Octavia has only ever had one goal: to follow in the footsteps of her parents and become a prestigious whitecoat, one of the scientists who study the natural wonders of Faloiv. The secrets of the jungle’s exotic plants and animals are protected fiercely in the labs by the Council of N’Terra, so when the rules suddenly change, allowing students inside, Octavia should be overjoyed.

But something isn’t right. The newly elected leader of the Council has some extremist views about the way he believes N’Terra should be run, and he’s influencing others to follow him. When Octavia witnesses one of the Faloii—the indigenous people of Faloiv—attacked in front of her in the dark of night, she knows the Council is hiding something. They are living in separate worlds on a shared planet, and their fragile peace may soon turn into an all-out war.
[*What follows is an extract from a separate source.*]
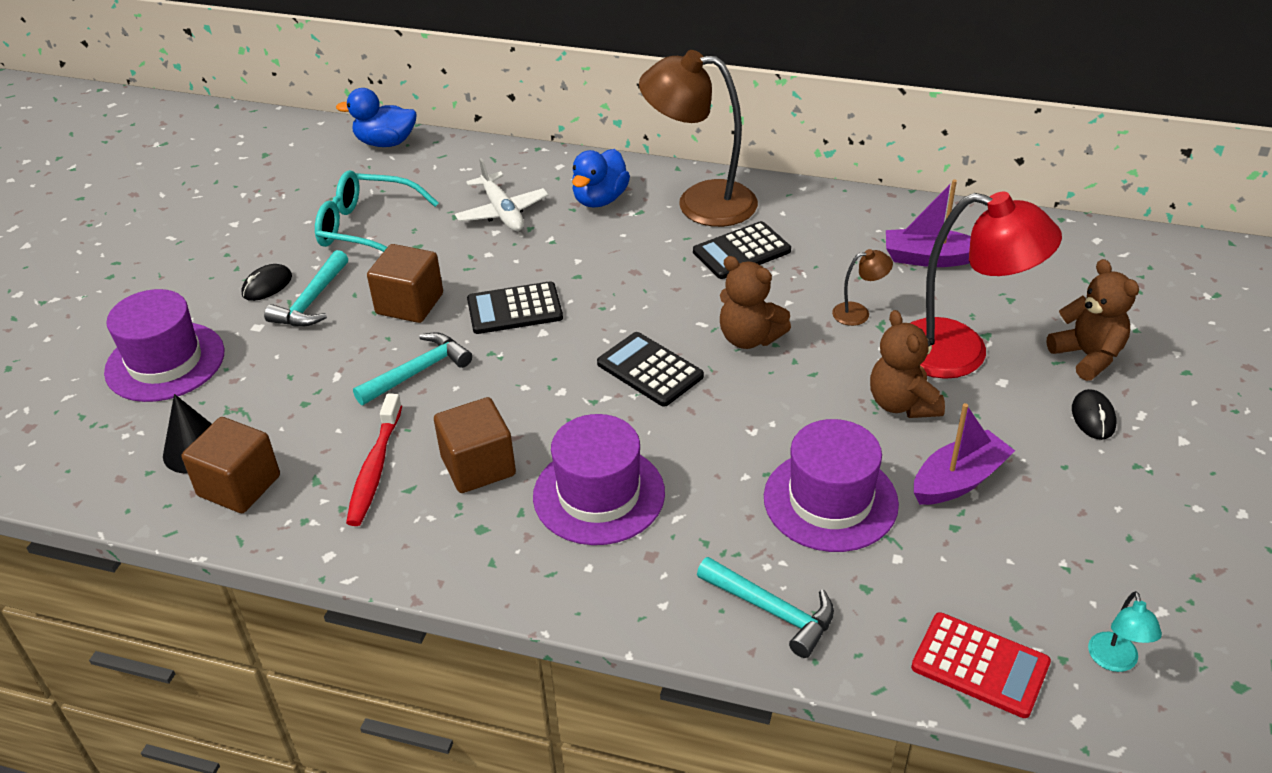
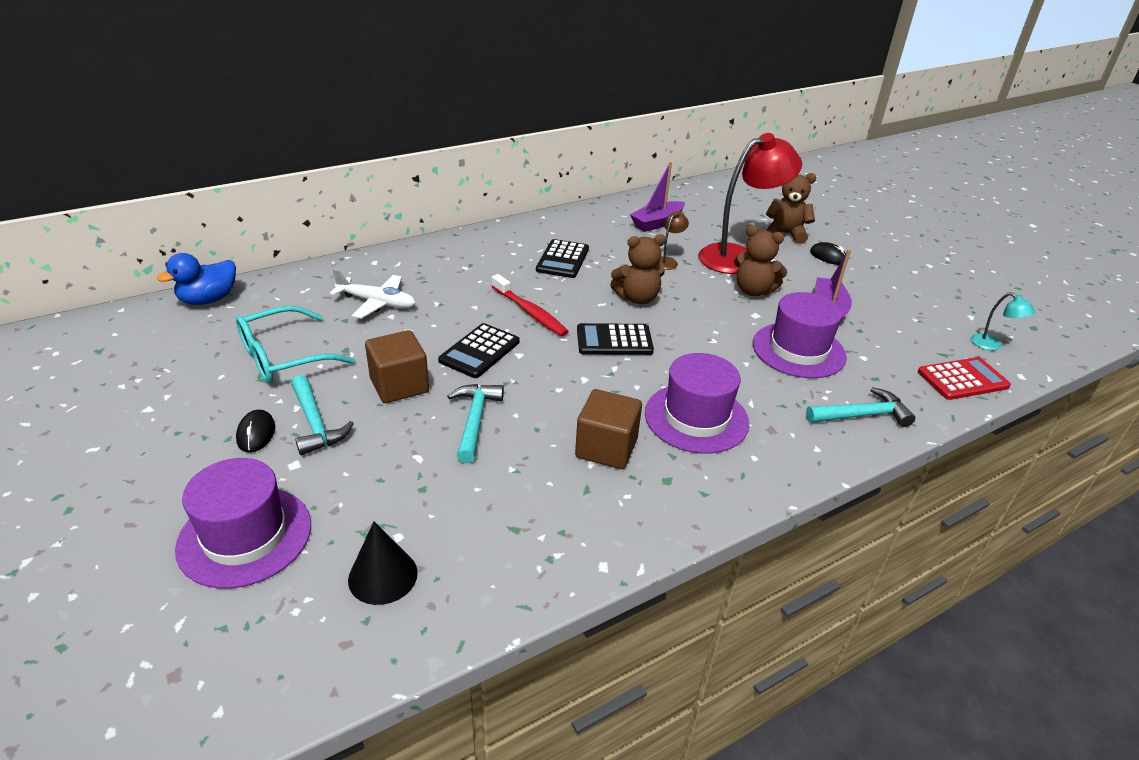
camera: 50 degrees left, 5 degrees down
(239, 486) = (462, 573): brown cube -> none
(375, 468) = (544, 493): red toothbrush -> red toothbrush (530, 312)
(600, 199) = (433, 269): blue duck -> none
(700, 203) = (499, 246): brown lamp -> none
With the help of Rondo, a quiet boy in class with a skill for hacking, and her inquisitive best friend, Alma, Octavia is set on a collision course to discover the secrets behind the history she’s been taught, the science she’s lived by, and the truth about her family.

You know the reading went well when you can’t write a review for at least a week after finishing the book because your heart has been stampeded on.

I won’t lie though; A Conspiracy of Stars did take me a hot minute to get into. It was a slow start and there were a lot of info dumps when the main characters were learning something in school, but once the story hit the road, it hit the road running and I just had to keep up.

Octavia is not just smart, she’s tough and curious and determined to do what she thinks she needs to do, even if it gets her in trouble. I loved her for it.

When the story really got started, I honestly couldn’t even put the book down. I just had to finish it, I had to know what was going to happen and when I did, it hurt in the best way possible. I would have given A Conspiracy of Stars five stars, had it not been for the fact that a lot of the problems Octavia ended up facing were fixed by Deus Ex Machina, a.k.a. an adult like a parent or teacher. She was given the answers to a lot of questions instead of figuring it out on her own. I would have liked to see her figure it out herself.

But the writing was solid and amazing, and that plot twist at the end had me literally screaming. The first thing I did was reach out to my good friend and fellow book nerd Jessica Henderson and text her to go and get this book. It was that good.

A Conspiracy of Stars releases on January 2nd, 2018.